Once, I sat watching my younger brother in the chair. Ray asked him what he would like this time, but misheard the request for a "number one on the back and sides and short on top". The look on my brother's face as the razor, set to one, calmly glided up the back of his head, over the top, not stopping until it reached near his eyebrows. Priceless. Ray kept talking as I began to giggle. My brother's jaw dropped and he began to turn bright red. When we left the shop, he looked like one of his old eagle-eyed Action Man toys. Fuzz all over.

Hairdressers are not the same as barbers. When living in a small town in Buckinghamshire, at the local hairdressers I was offered a glass of wine and a head massage to complete the experience, I wasn't for me. The ritual, tradition, piss-taking, banter, was all missing.

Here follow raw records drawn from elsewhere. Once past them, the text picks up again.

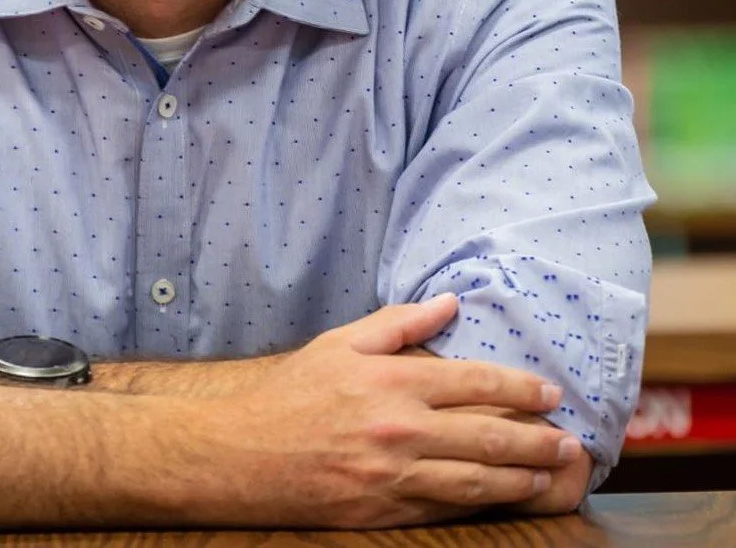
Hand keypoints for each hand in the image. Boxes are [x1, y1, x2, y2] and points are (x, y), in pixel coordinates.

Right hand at [206, 294, 585, 528]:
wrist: (244, 452)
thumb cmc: (293, 393)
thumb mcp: (340, 343)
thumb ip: (399, 324)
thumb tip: (449, 304)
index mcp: (391, 380)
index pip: (474, 382)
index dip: (520, 388)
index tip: (549, 393)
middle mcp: (401, 428)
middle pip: (489, 435)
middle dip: (538, 438)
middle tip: (570, 439)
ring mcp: (396, 474)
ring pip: (479, 479)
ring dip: (524, 477)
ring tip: (552, 472)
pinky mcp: (387, 510)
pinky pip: (449, 508)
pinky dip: (485, 504)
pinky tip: (507, 497)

The barbers was missed during the great haircutting crisis of lockdown too. As my grey hair became more and more straggly and tramp like, something had to be done. A knock off Remington head razor clone was bought off Amazon and I taught myself to hack away at my head to make myself look a little bit more presentable. It was difficult. And made even more difficult when trying to cut the back of my head, using a shaving mirror angled to the bathroom mirror... while wearing glasses.

Now I have a good barbers. A local place where my name is known. A place where I have grown older. I still remember the first time, after the main cut, when I was asked if I wanted my eyebrows tidied up. Eyebrows! How dare you!

They were right of course. The Dennis Healey look had not aged well. So eyebrows were added to the order, after three on the back and sides and short on top.

Now I get additional enjoyment from the barbers, as I take my son with me. If ever there was a Dad and Son ritual this is it. I've watched as he sat nervously in the booster chair for the first time. His curly locks taken off to reveal a young boy's face below. To begin with an iPad was given to him to occupy his thoughts, but very soon he didn't need or want it as he enjoyed the process. He'd comment on how he loved the tingling fuzzy feeling of the razor on the back of his neck. He'd joke with the barber. He got it.

Instead of Wrigley's Spearmint Gum, his reward started out as a lolly or a chewy sweet. Now it's evolved into Hot Chocolate or Frappuccino and a Brownie to celebrate. Like his dad, hair gel is also offered and his fringe spiked just how he wants it.

But his eyebrows remain natural. For now.